In its telefilm version of the life of tabloid fave Roseanne Barr Pentland Arnold, Fox has chosen a bold, daring and unthinkable approach: It’s taken the story seriously. Fans of such films as “Valley of the Dolls” and “Mommie Dearest” should set their VCRs: This one’s a keeper.
According to “Unauthorized Biography,” Roseanne’s life story is yet another example of A Talented Gal Whose Life Wasn’t Easy But She Had a Dream, with the tale flashing back and forth among various periods in her life.
Was Tom Arnold a stabilizing force or a leech? Did her father abuse her? Is she irrational or just under a lot of pressure? Vidpic raises all of these issues in a sentence or two, but never explores them: The fingerprints of the legal department are everywhere on this project, including the title.
Pic was rushed on the air to beat NBC’s version, which is skedded to air Halloween night — supply your own punchline here — and “An Unauthorized Biography” sometimes looks so hurried, it seems like the producers simply filmed the rehearsals.
The vidpic covers all the big events. Teen Roseanne gets hit by a car, with the hood ornament embedded in her skull. She joins a commune, but she and hubby Bill leave when they are reprimanded, “You guys are bogarting the bathtub.” After being told, “You know, you’ve got a good sense of humor, Roseanne,” she begins standup comedy.
The last third of the pic entails tabloid stuff: backstage battles on the sitcom, the reunion with a daughter she gave up for adoption, allegations of incest and the separation from Tom Arnold.
There are several comic highlights here, including a pour-her-heart-out session with her shrink, and a climactic wrestling match between Tom and Roseanne.

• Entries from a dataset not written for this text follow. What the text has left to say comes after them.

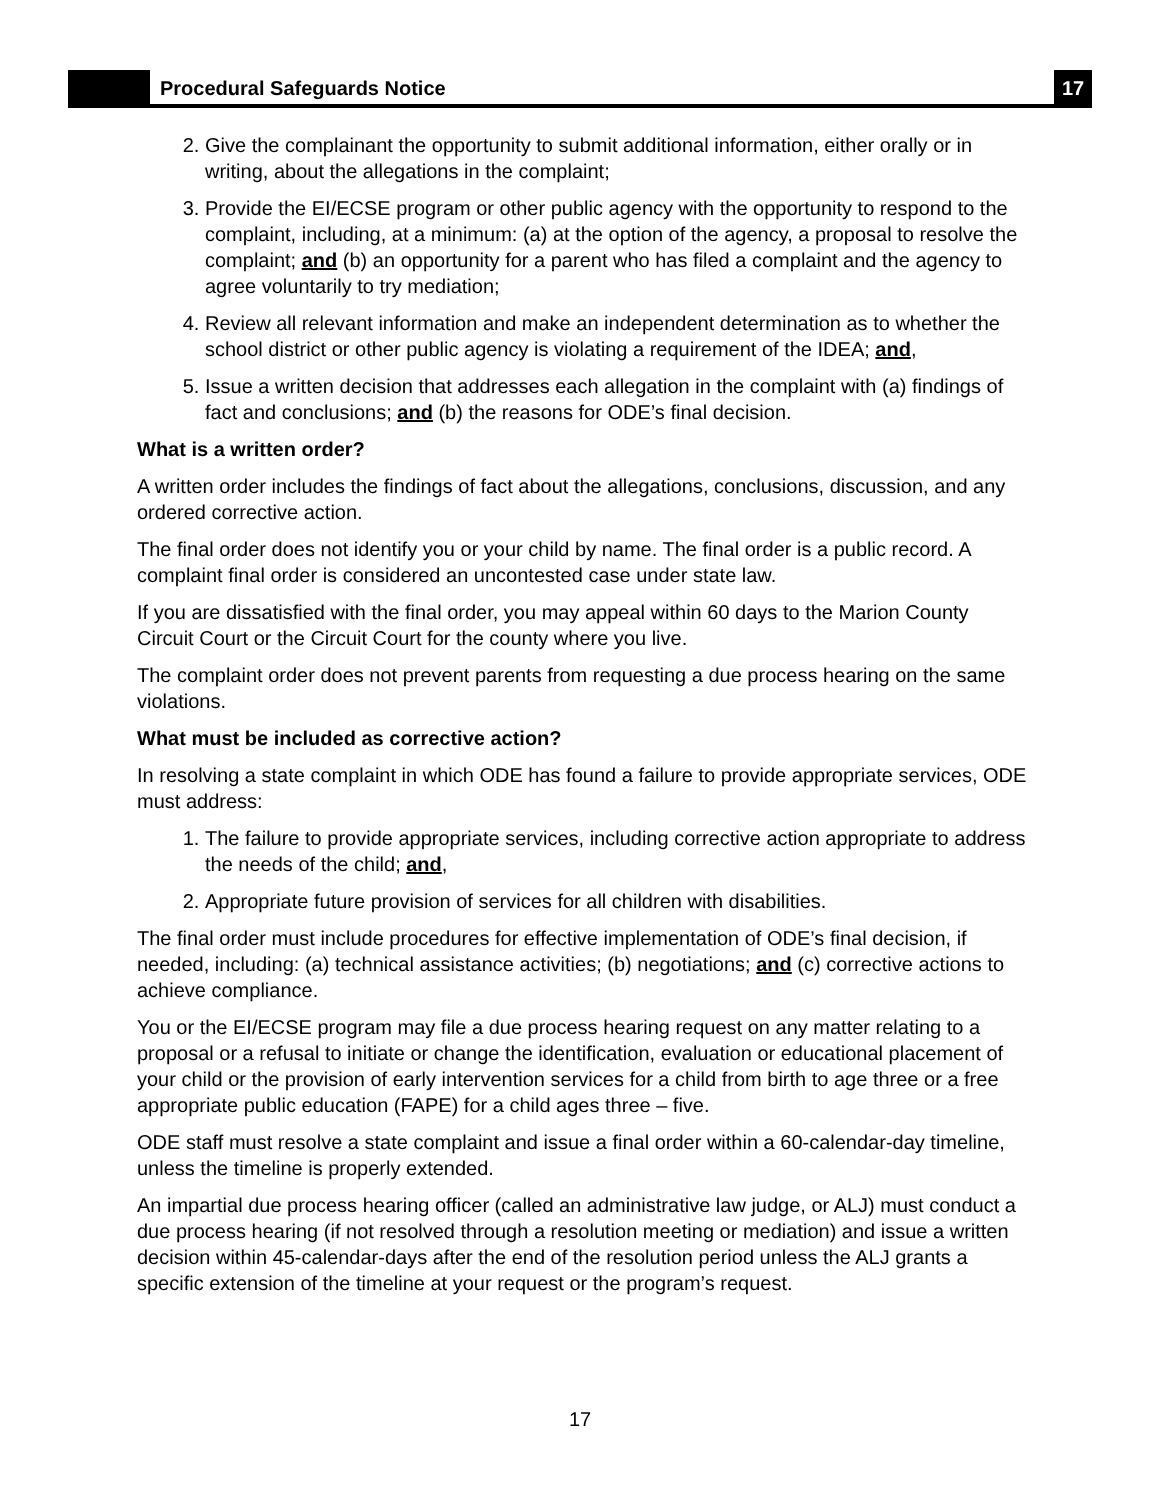Procedural Safeguards Notice
17
2. Give the complainant the opportunity to submit additional information, either orally or in writing, about the allegations in the complaint;
3. Provide the EI/ECSE program or other public agency with the opportunity to respond to the complaint, including, at a minimum: (a) at the option of the agency, a proposal to resolve the complaint; and (b) an opportunity for a parent who has filed a complaint and the agency to agree voluntarily to try mediation;
4. Review all relevant information and make an independent determination as to whether the school district or other public agency is violating a requirement of the IDEA; and,
5. Issue a written decision that addresses each allegation in the complaint with (a) findings of fact and conclusions; and (b) the reasons for ODE’s final decision.
What is a written order?
A written order includes the findings of fact about the allegations, conclusions, discussion, and any ordered corrective action.
The final order does not identify you or your child by name. The final order is a public record. A complaint final order is considered an uncontested case under state law.
If you are dissatisfied with the final order, you may appeal within 60 days to the Marion County Circuit Court or the Circuit Court for the county where you live.
The complaint order does not prevent parents from requesting a due process hearing on the same violations.
What must be included as corrective action?
In resolving a state complaint in which ODE has found a failure to provide appropriate services, ODE must address:
1. The failure to provide appropriate services, including corrective action appropriate to address the needs of the child; and,
2. Appropriate future provision of services for all children with disabilities.
The final order must include procedures for effective implementation of ODE’s final decision, if needed, including: (a) technical assistance activities; (b) negotiations; and (c) corrective actions to achieve compliance.
You or the EI/ECSE program may file a due process hearing request on any matter relating to a proposal or a refusal to initiate or change the identification, evaluation or educational placement of your child or the provision of early intervention services for a child from birth to age three or a free appropriate public education (FAPE) for a child ages three – five.
ODE staff must resolve a state complaint and issue a final order within a 60-calendar-day timeline, unless the timeline is properly extended.
An impartial due process hearing officer (called an administrative law judge, or ALJ) must conduct a due process hearing (if not resolved through a resolution meeting or mediation) and issue a written decision within 45-calendar-days after the end of the resolution period unless the ALJ grants a specific extension of the timeline at your request or the program’s request.
17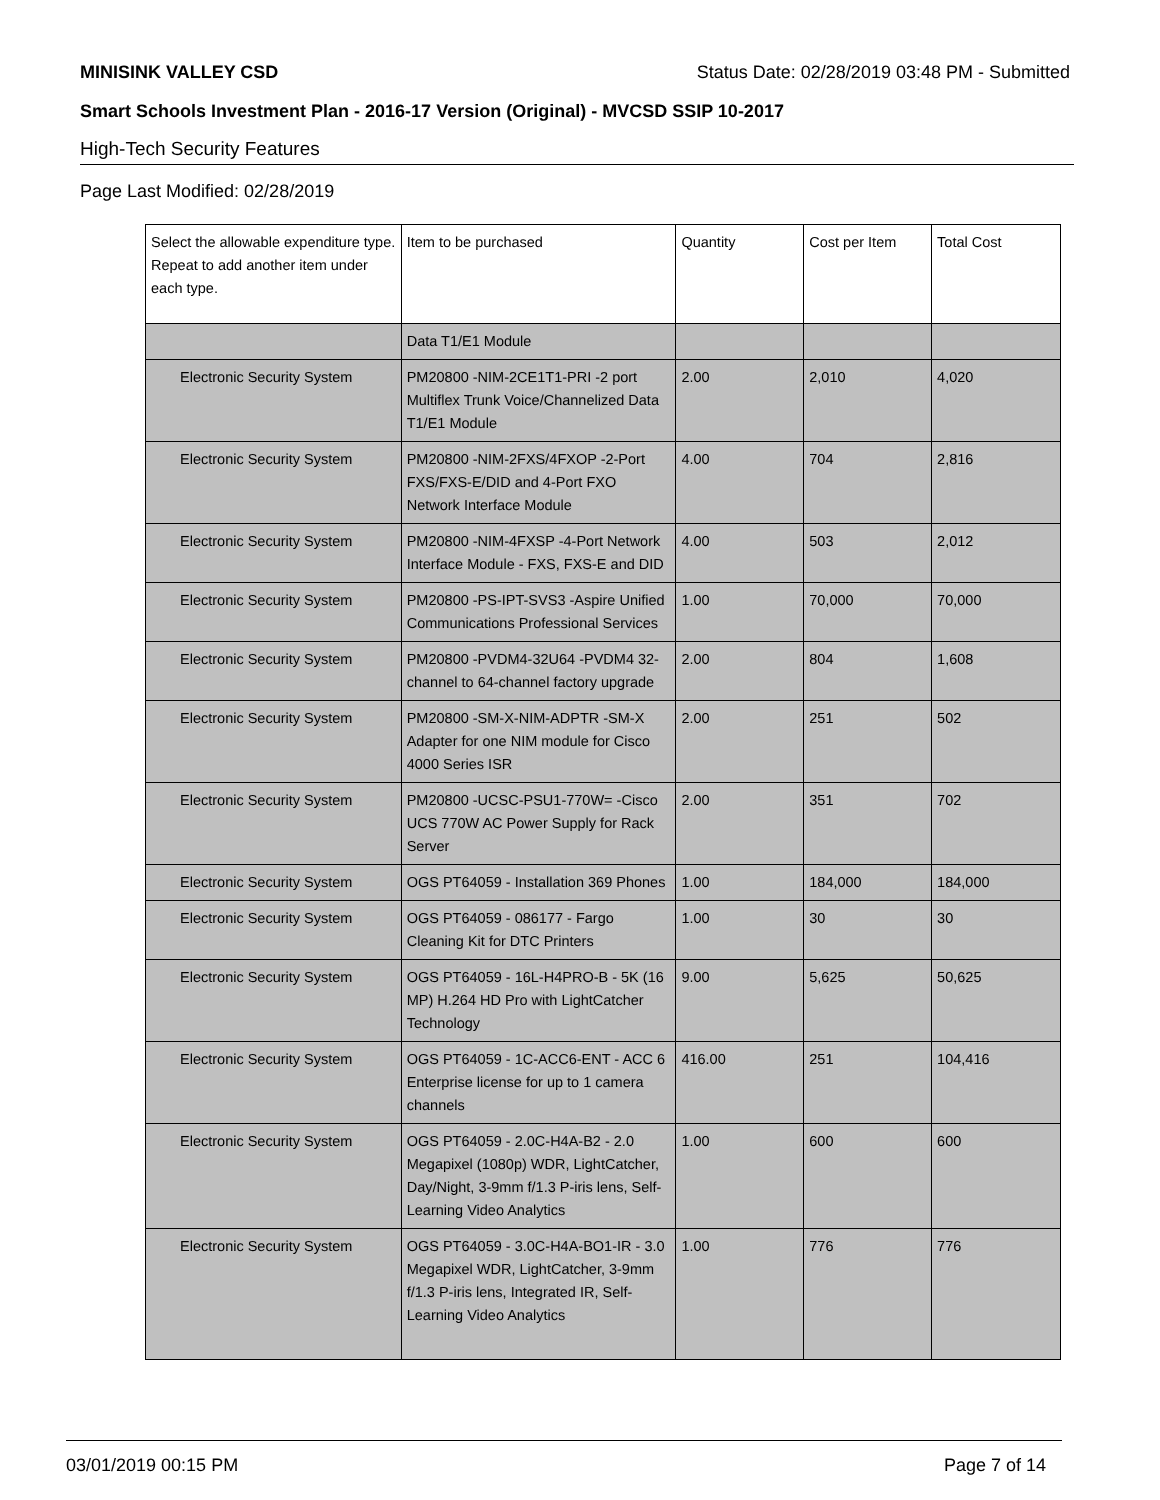MINISINK VALLEY CSD Status Date: 02/28/2019 03:48 PM - Submitted
Smart Schools Investment Plan - 2016-17 Version (Original) - MVCSD SSIP 10-2017
High-Tech Security Features
Page Last Modified: 02/28/2019
| Select the allowable expenditure type. Repeat to add another item under each type. | Item to be purchased | Quantity | Cost per Item | Total Cost |
| --- | --- | --- | --- | --- |
| | Data T1/E1 Module | | | |
| Electronic Security System | PM20800 -NIM-2CE1T1-PRI -2 port Multiflex Trunk Voice/Channelized Data T1/E1 Module | 2.00 | 2,010 | 4,020 |
| Electronic Security System | PM20800 -NIM-2FXS/4FXOP -2-Port FXS/FXS-E/DID and 4-Port FXO Network Interface Module | 4.00 | 704 | 2,816 |
| Electronic Security System | PM20800 -NIM-4FXSP -4-Port Network Interface Module - FXS, FXS-E and DID | 4.00 | 503 | 2,012 |
| Electronic Security System | PM20800 -PS-IPT-SVS3 -Aspire Unified Communications Professional Services | 1.00 | 70,000 | 70,000 |
| Electronic Security System | PM20800 -PVDM4-32U64 -PVDM4 32-channel to 64-channel factory upgrade | 2.00 | 804 | 1,608 |
| Electronic Security System | PM20800 -SM-X-NIM-ADPTR -SM-X Adapter for one NIM module for Cisco 4000 Series ISR | 2.00 | 251 | 502 |
| Electronic Security System | PM20800 -UCSC-PSU1-770W= -Cisco UCS 770W AC Power Supply for Rack Server | 2.00 | 351 | 702 |
| Electronic Security System | OGS PT64059 - Installation 369 Phones | 1.00 | 184,000 | 184,000 |
| Electronic Security System | OGS PT64059 - 086177 - Fargo Cleaning Kit for DTC Printers | 1.00 | 30 | 30 |
| Electronic Security System | OGS PT64059 - 16L-H4PRO-B - 5K (16 MP) H.264 HD Pro with LightCatcher Technology | 9.00 | 5,625 | 50,625 |
| Electronic Security System | OGS PT64059 - 1C-ACC6-ENT - ACC 6 Enterprise license for up to 1 camera channels | 416.00 | 251 | 104,416 |
| Electronic Security System | OGS PT64059 - 2.0C-H4A-B2 - 2.0 Megapixel (1080p) WDR, LightCatcher, Day/Night, 3-9mm f/1.3 P-iris lens, Self-Learning Video Analytics | 1.00 | 600 | 600 |
| Electronic Security System | OGS PT64059 - 3.0C-H4A-BO1-IR - 3.0 Megapixel WDR, LightCatcher, 3-9mm f/1.3 P-iris lens, Integrated IR, Self-Learning Video Analytics | 1.00 | 776 | 776 |
03/01/2019 00:15 PM Page 7 of 14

At one point, Denny Dillon, as Roseanne, chews gum; at another moment, David Graf, as Tom Arnold, shakes his leg. Other than that, there are no real attempts at imitating the well-known celebs.
In a role that requires her to go from rage to fun loving to anguish, Dillon displays an amazing range of brown wigs.
Show was written by Karen Harris, directed by Paul Schneider, produced by Carol Trussell and exec produced by Patrick Faulstich. Heck, they’re trying to make a living, so there’s no point in dwelling on the artistic merits of their work.
There is one hilariously brazen moment: As Roseanne and Tom watch TV, she laments, “Did you ever figure out how they get this crap on the air?” You can supply your own punchline here too.